___ Document passage

Now I find the trap. Without the sleep(1) it doesn't work ?-) But why ???

There are two other question which I can't fix.
When I use the sleep(1) command  and evreything works fine folowing lines are displayed.

> Try to stop server
> Try to stop server
> Try to join Server Thread
> Thread joined

This means that ServerStop runs two times. But why????

>void ServerStop(int p_iSig)
>{
>       printf("Try to stop server\n");
>      g_oApplServer.stop();
>      exit(0);
>}

When I start the applserver the ps-ax command lists me three entries for that server
  912 root        556 S   ./server
  913 root        556 S   ./server
  914 root        556 S   ./server
  927 root        292 R   ps
Why are there three entries and not only two (Parent and child thread ?)


int c_ApplServer::stop(void)
{
  // int res;
  //a_bServerRun = false;
  sleep(1);                                                                <========== I recognized the sleep command makes it !!!
 
  printf("Waiting for Server thread to finish\n");
  fflush(stdout);
  if(pthread_cancel(a_ThreadServer)!= 0)
    {
      fprintf(stderr,"Cancel ThreadServer failed\n");
    }
 
  if(pthread_join(a_ThreadServer, NULL)!=0)
    {
      fprintf(stderr,"Thread joining failed\n");
    }
  fflush(stdout);
 
  return 0;
}
The three listings are one for the parent process, one for the main thread, and one for the child thread. If you do just ps you will see the parent process only. In a nonthreaded program, you will be able to see only this. But once you make the program a multithreaded one, you will see one for the parent process and one for the main thread, and for every child thread.

______

* _Given instruction A_: In the forum passage about stopping the server, what does the reply say the three ps listings correspond to?

___ Exercise data

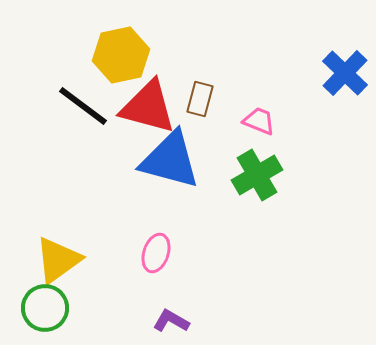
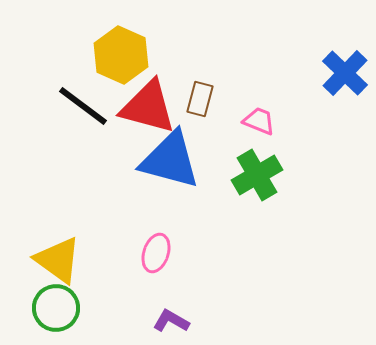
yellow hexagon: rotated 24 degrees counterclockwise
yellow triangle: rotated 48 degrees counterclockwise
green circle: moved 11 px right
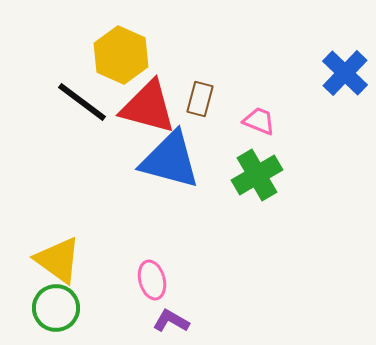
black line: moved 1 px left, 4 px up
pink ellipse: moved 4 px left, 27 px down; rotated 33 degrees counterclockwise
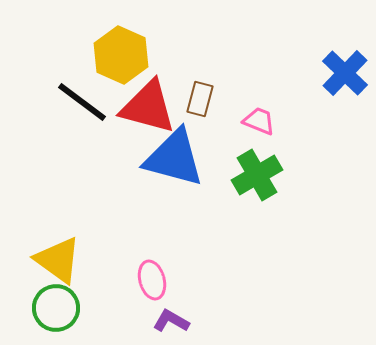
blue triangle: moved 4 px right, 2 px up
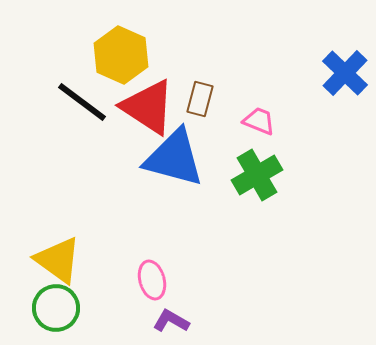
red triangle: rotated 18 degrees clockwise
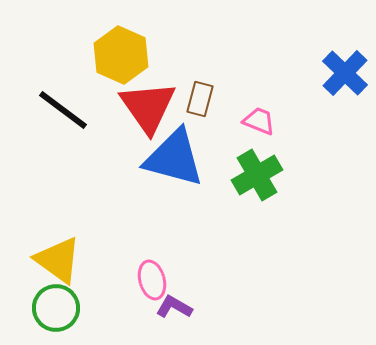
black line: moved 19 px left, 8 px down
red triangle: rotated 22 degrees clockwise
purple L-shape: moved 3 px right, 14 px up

______
___ Exercise data

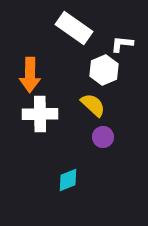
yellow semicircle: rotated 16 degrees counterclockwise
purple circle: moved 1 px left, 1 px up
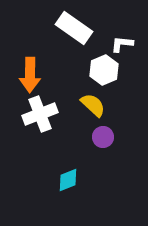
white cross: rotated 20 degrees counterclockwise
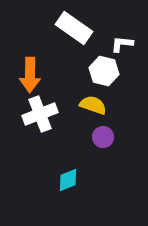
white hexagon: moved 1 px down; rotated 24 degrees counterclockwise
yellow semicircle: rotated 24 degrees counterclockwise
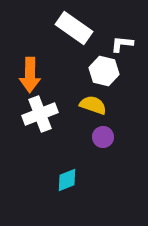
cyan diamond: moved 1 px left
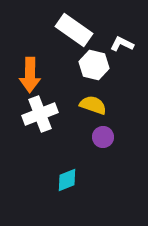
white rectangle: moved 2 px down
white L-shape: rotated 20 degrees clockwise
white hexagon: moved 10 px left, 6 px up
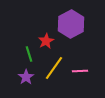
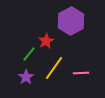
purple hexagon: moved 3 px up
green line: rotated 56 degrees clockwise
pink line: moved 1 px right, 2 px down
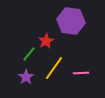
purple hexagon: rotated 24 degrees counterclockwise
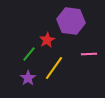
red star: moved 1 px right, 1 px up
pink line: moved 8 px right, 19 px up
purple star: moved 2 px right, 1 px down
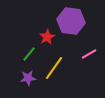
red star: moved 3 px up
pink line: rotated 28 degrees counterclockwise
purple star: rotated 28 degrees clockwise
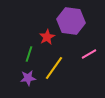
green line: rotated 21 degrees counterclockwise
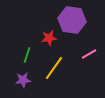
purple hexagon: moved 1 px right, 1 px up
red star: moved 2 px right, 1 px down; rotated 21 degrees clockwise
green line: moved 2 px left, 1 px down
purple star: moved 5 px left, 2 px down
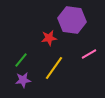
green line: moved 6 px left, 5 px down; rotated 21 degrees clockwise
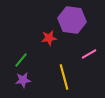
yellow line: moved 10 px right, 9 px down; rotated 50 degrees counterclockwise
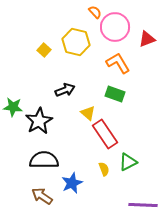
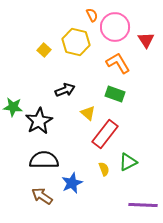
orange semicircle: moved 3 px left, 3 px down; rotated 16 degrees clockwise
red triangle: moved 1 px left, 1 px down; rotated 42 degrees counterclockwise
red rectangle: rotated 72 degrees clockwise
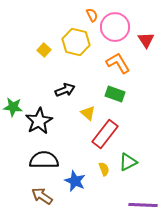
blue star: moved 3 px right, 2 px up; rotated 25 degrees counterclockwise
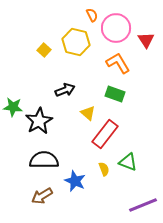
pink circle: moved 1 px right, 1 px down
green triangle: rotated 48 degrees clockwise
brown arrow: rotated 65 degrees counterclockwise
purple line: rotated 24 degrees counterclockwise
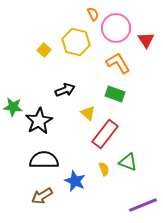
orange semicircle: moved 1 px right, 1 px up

______

* _Given instruction B_: Convert the lines of the records starting at the line containing "blue star: moved" and ending at the line containing "orange semicircle: moved 1 px right, 1 px up" into a JSON list of strings, one string per line. Omit the pictures.

* _Problem solution A_: One is for the parent process, one for the main thread, and one for the child thread.

* _Problem solution B_:
[
  "blue star: moved 3 px right, 2 px up; rotated 25 degrees counterclockwise",
  "pink circle: moved 1 px right, 1 px down",
  "green triangle: rotated 48 degrees clockwise",
  "brown arrow: rotated 65 degrees counterclockwise",
  "purple line: rotated 24 degrees counterclockwise",
  "orange semicircle: moved 1 px right, 1 px up"
]